== Input data

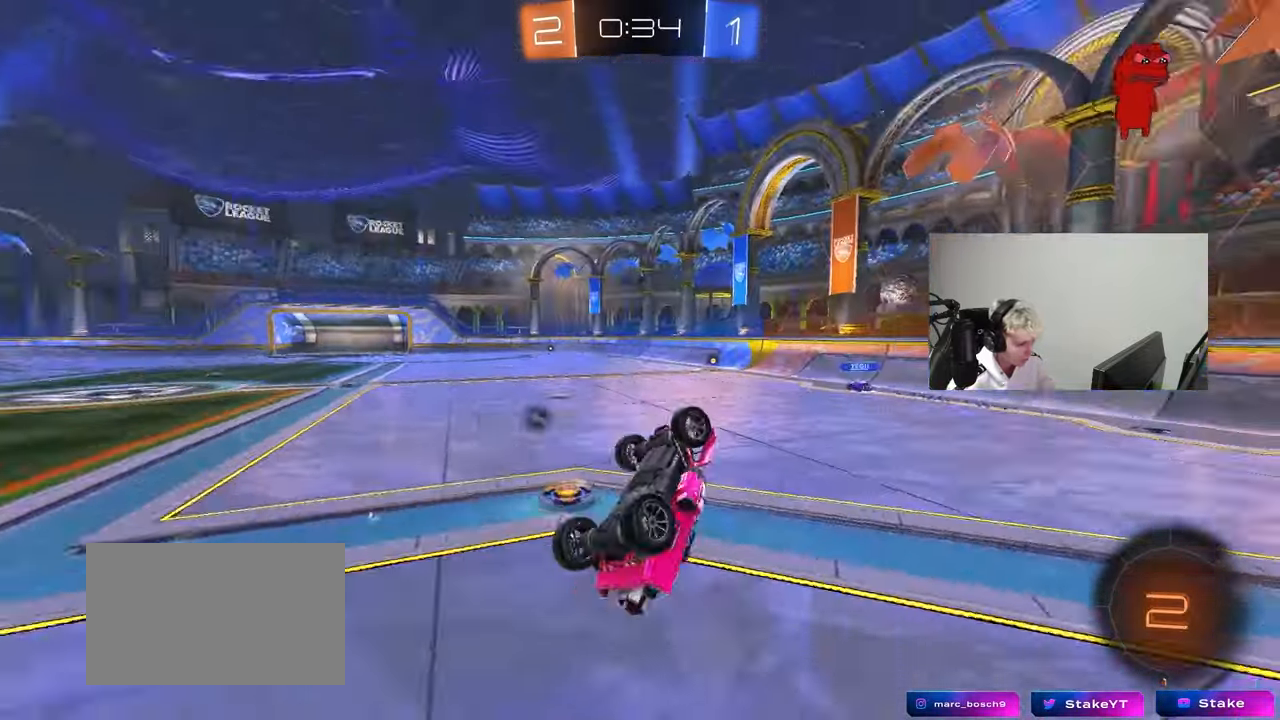
{"keys": ["a", "w"], "mouse": [], "mouse_move": "still", "events": [[17, "s", "up"], [50, "s", "down"], [200, "s", "up"], [283, "shift", "up"], [333, "w", "down"]]}
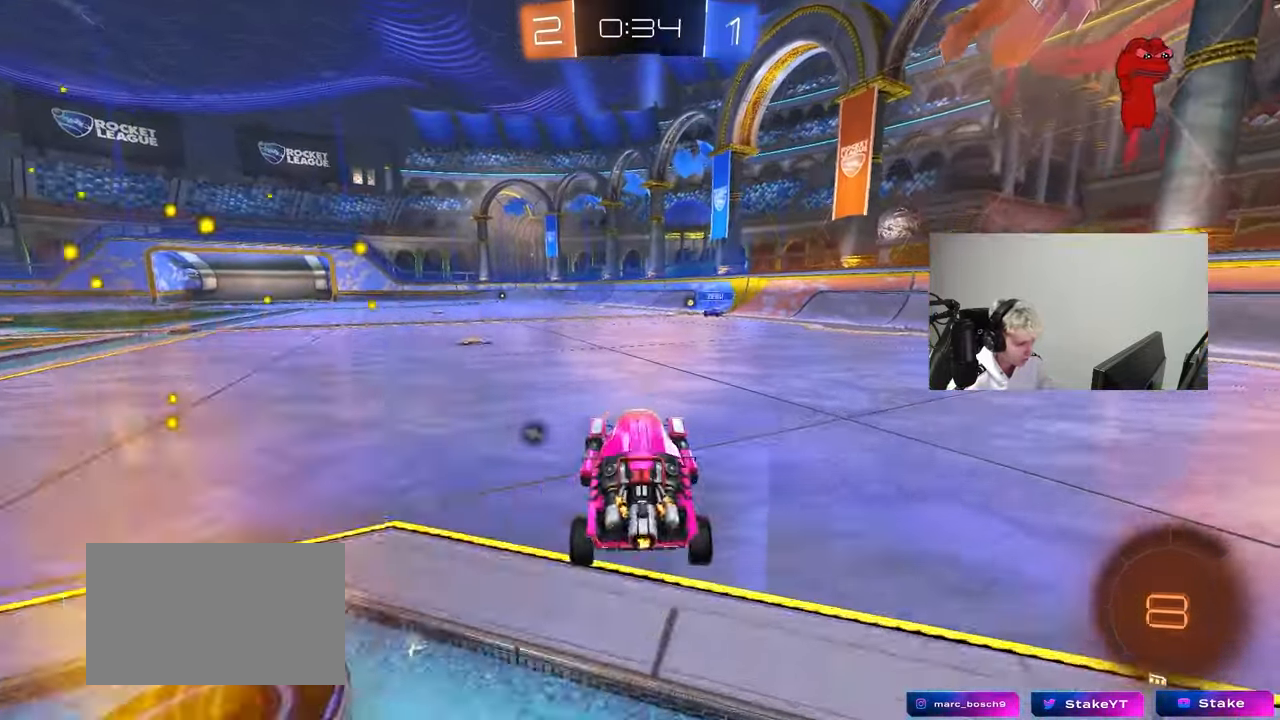
{"keys": ["a", "shift", "w"], "mouse": [], "mouse_move": "still", "events": [[117, "a", "up"], [167, "space", "down"], [350, "space", "up"], [450, "a", "down"], [450, "shift", "down"]]}
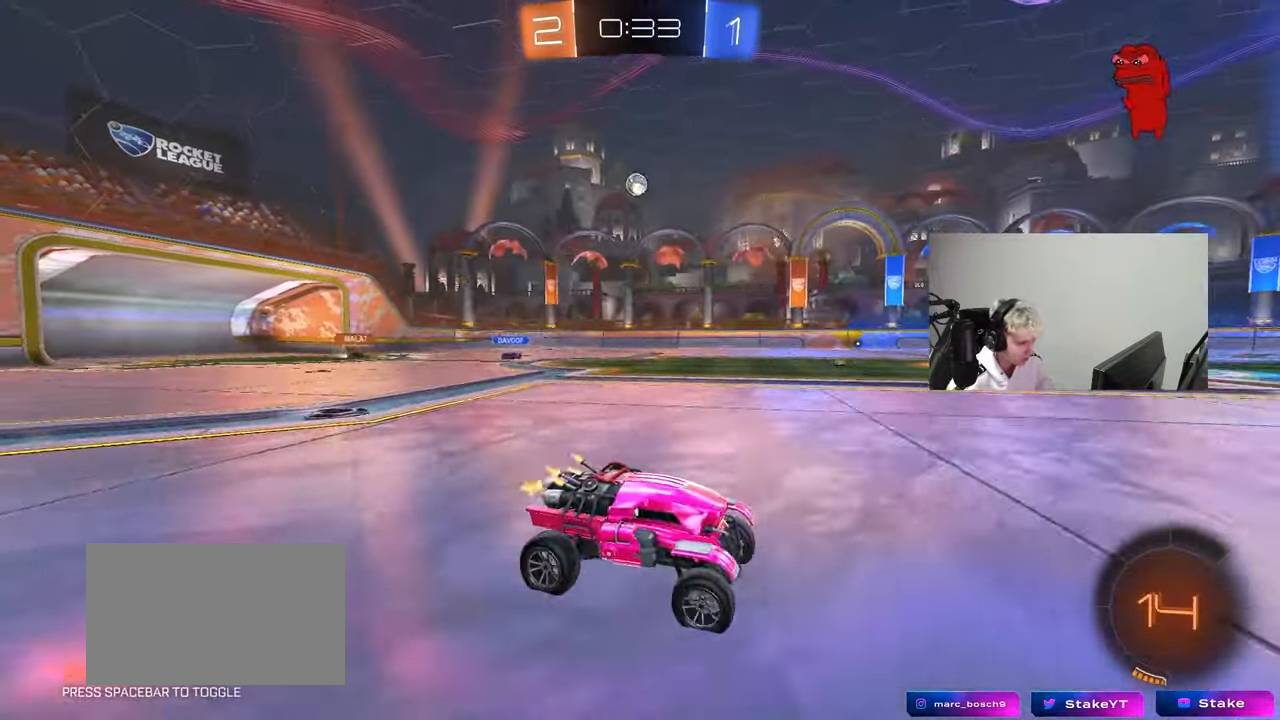
{"keys": ["a", "w"], "mouse": [], "mouse_move": "still", "events": [[83, "shift", "up"]]}
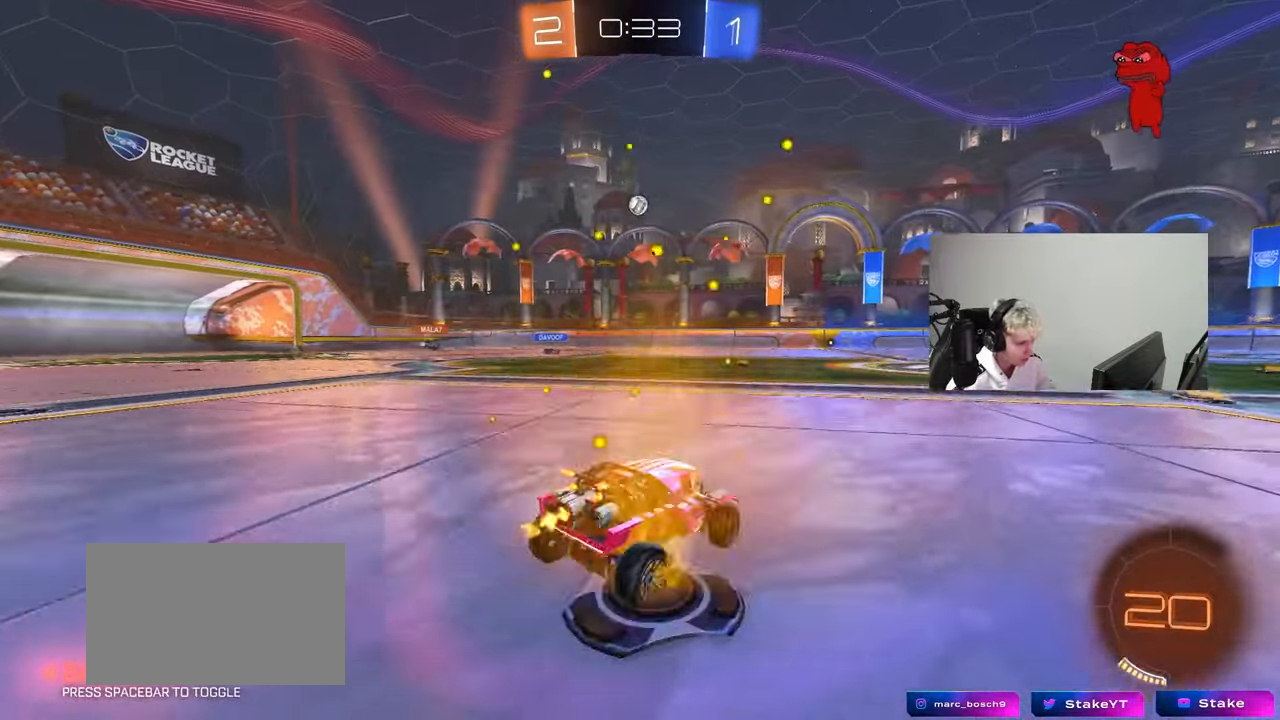
{"keys": ["a", "s", "shift"], "mouse": [], "mouse_move": "up-right", "events": [[100, "a", "up"], [100, "mouse_right", "down"], [200, "a", "down"], [200, "mouse_right", "up"], [200, "shift", "down"], [233, "mouse_right", "down"], [283, "s", "down"], [283, "w", "up"], [383, "mouse_right", "up"]]}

====

* Aim of the task: Keep the pictures out of the copy and return the rest of the data above exactly.

* Solution to this task:
{"keys": ["a", "w"], "mouse": [], "mouse_move": "still", "events": [[17, "s", "up"], [50, "s", "down"], [200, "s", "up"], [283, "shift", "up"], [333, "w", "down"]]}
{"keys": ["a", "shift", "w"], "mouse": [], "mouse_move": "still", "events": [[117, "a", "up"], [167, "space", "down"], [350, "space", "up"], [450, "a", "down"], [450, "shift", "down"]]}
{"keys": ["a", "w"], "mouse": [], "mouse_move": "still", "events": [[83, "shift", "up"]]}
{"keys": ["a", "s", "shift"], "mouse": [], "mouse_move": "up-right", "events": [[100, "a", "up"], [100, "mouse_right", "down"], [200, "a", "down"], [200, "mouse_right", "up"], [200, "shift", "down"], [233, "mouse_right", "down"], [283, "s", "down"], [283, "w", "up"], [383, "mouse_right", "up"]]}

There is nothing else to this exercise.